Anonymous releases more Stratfor data
Online "hacktivist" group Anonymous has released a trove of email addresses and credit card numbers stolen from the website of intelligence analysis firm Stratfor and promised further attacks.
In a statement on Pastebin.com late Thursday, members of Anonymous calling themselves "AntiSec" posted links to what the group said were 75,000 names, addresses, credit card numbers and passwords for Stratfor customers.
The group also posted links to what it said were 860,000 user names, email addresses and passwords for people who have registered on Stratfor's website, which remained offline on Friday nearly a week after coming under attack.
Anonymous said 50,000 of the email addresses ended in .mil and .gov used by the US government.
"We call upon all allied battleships, all armies from darkness, to use and abuse these password lists and credit card information to wreak unholy havok (sic) upon the systems and personal email accounts of these rich and powerful oppressors," Anonymous said.

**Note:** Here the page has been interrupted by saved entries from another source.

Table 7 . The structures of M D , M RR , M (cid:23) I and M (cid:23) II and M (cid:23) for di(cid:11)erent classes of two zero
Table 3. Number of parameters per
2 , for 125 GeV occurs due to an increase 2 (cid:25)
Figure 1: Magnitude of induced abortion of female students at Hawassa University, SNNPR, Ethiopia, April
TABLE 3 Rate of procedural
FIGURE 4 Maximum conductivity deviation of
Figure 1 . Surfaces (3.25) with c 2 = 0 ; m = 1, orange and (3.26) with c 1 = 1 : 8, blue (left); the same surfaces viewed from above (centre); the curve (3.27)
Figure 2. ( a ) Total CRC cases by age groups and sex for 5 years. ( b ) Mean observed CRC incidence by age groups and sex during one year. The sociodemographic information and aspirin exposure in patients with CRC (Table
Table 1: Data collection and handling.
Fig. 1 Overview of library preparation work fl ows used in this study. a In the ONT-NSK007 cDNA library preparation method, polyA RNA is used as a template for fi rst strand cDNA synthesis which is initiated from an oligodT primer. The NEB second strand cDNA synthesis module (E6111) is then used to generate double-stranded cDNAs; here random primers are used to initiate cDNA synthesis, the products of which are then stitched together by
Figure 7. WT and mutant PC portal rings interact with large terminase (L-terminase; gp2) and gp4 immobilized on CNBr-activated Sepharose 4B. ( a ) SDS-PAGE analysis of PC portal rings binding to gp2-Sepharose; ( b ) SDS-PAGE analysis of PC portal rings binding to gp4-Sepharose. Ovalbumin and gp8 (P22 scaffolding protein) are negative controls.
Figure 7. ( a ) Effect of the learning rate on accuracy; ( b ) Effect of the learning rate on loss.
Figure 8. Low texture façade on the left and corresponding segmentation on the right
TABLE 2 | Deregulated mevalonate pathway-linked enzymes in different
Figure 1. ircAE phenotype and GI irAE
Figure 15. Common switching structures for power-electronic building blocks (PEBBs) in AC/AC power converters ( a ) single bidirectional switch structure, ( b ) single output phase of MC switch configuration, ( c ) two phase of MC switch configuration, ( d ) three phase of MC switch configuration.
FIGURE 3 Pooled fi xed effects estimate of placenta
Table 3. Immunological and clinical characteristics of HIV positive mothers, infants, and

Anonymous also warned in the statement on Pastebin that it will be "attacking multiple law enforcement targets from coast to coast" on New Year's Eve.
Stratfor, in a statement on its Facebook page, said it "regrets the latest disclosure of information obtained illegally from the company's data systems."
"We want to assure our customers and friends this was not a new cyber attack but was instead a release of information obtained during the previous security breach," it said.
"The latest disclosure included credit card information of paid subscribers and many email addresses of those who receive Stratfors free services," the company said.
Anonymous earlier this week published what it said was Stratfor's client list, which included members of the US armed services, law enforcement agencies, top security contractors and major technology firms.
Anonymous also posted images claiming to show receipts from donations made by the hackers to various charities using stolen credit card data.
Anonymous has said it was able to obtain the information in part because Stratfor did not encrypt it, which could prove a major source of embarrassment to the global intelligence firm.
Stratfor chief executive George Friedman has said the Austin, Texas-based company will not relaunch its website "until a thorough review and adjustment by outside experts can be completed."
With the website down, Stratfor has been communicating using its Facebook page and sending its political and security analysis products to members by email.
Stratfor has also offered to provide members with one free year of identify theft protection services.
Anonymous has been involved in scores of hacking exploits including retaliatory attacks last year on companies perceived to be enemies of the anti-secrecy website WikiLeaks.
Anonymous has said the latest attacks are in retaliation for the prosecution of Bradley Manning, the US Army private accused of leaking more than 700,000 US documents to WikiLeaks in one of the most serious intelligence breaches in US history.